Why run automated bisections?
KernelCI periodically monitors a series of kernel trees (mainline, stable, next...), and builds them when it detects some changes in them. It then runs some tests (boot at least) with the resulting kernel binaries on a variety of platforms. When a test fails, it compares the results with previous kernel revisions from that same branch on the same platform. If it was working previously, then KernelCI has detected a new failure and stores it as a regression.
As there may have been a topic branch merge with many commits between the last working revision and the now failing one, a bisection is needed in order to isolate the individual commit that introduced the failure. At least this is the idea, it can get more complicated if several different failures were introduced in the meantime or if the branch got rebased.
How does it work?
The KernelCI automated bisection is implemented as a Jenkins Pipeline job, with some functionality in Python.
The current status of automated bisection is as follows:
- triggered for each regression found
- only run with plain ramdisk boot tests for now
- run on mainline, stable, next and several maintainer trees
- several checks are in place to avoid false positives due to board issues:
- check the initial good and bad revisions coming from the found regression
- when the bisection finds a commit, check that it does fail 3 times
- revert the found commit in-place and check that it does boot 3 times
- when started manually, it's also possible to test each kernel iteration several times
- send an email report to a set of recipients determined from the breaking commit found
Where are the results?
The bisection results are only shared by email, at least on LKML. They could also be added to the kernelci.org web front-end next to test results.
What's left to do?
Potential improvements to the automated bisection are:
- extend to stable-rc (branches get rebased when pushed to the tree)
- extend to test plans other than boot (with fixed version of the test to run while iterating kernel revisions)
- possibility to manually start semi-automatic bisections for special cases
In order to maximize the build throughput of KernelCI, many the kernel builds are run with a low number of parallel processes. This helps in particular during the linking stages, which have to be run on a single core. So ideally, a server with 8 CPU cores would have a maximum throughput when building 8 kernels in parallel with
make -j1. In practice, we're running with
make -j4 to keep long builds like
allmodconfig short enough and run ncores / 4 builds in parallel.
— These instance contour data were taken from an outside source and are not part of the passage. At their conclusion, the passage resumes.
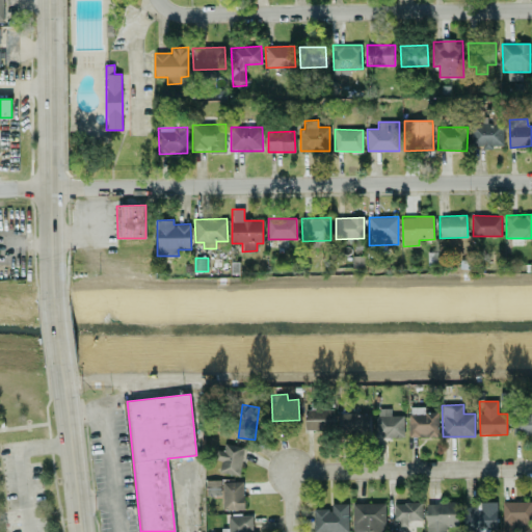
[(437,411),(425,413),(425,407),(409,407),(409,437),(439,437),(437,411)]
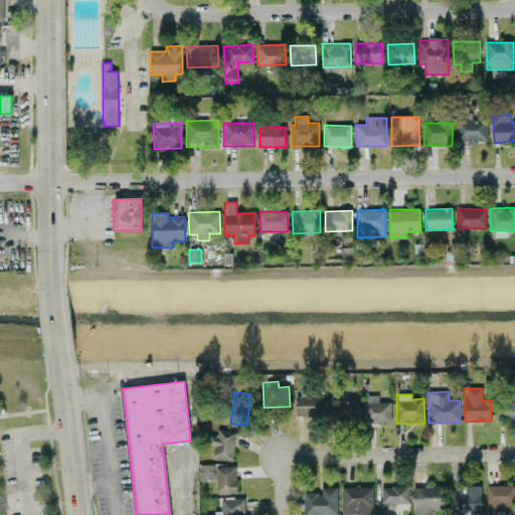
[(323,395),(295,396),(296,416),(323,415),(323,395)]
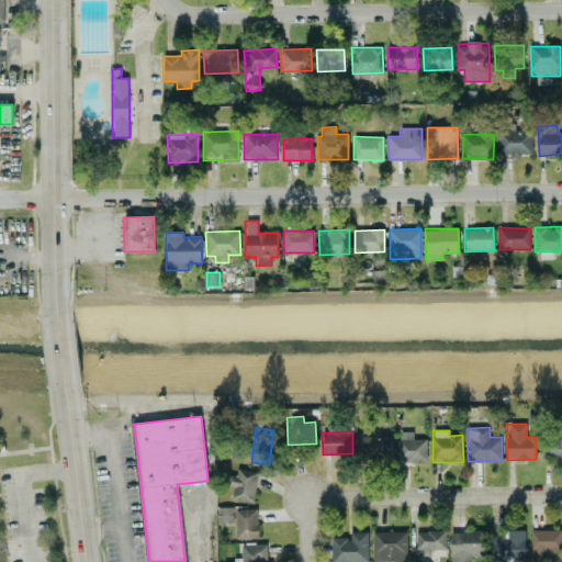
[(427,439),(413,438),(413,431),(398,431),(397,461),(426,462),(427,439)]
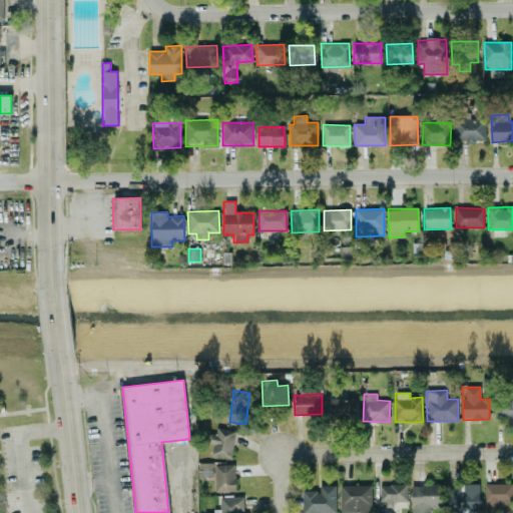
[(495,420),(512,419),(512,398),(495,399),(495,420)]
For bisections, the use-case is rather different as we need to wait for each build to be tested before building the next one. So the current approach is to have a build lock, to run many bisections in parallel on a single builder but with only one build running on all the CPU cores.
The inconvenient with this situation is that builders have to be dedicated to either regular builds or bisections. Sharing the builders for both use-cases would require some dynamic way of spawning regular builds with parallel processes, for example by starting a bisection kernel build at
-j4 and increasing it to
-j8 when a regular build completes while reserving the slot normally allocated to a regular build... Jenkins isn't really designed to be able to do this so we just have to keep monitoring the builders' usage to assign them to either regular or bisection builds when needed.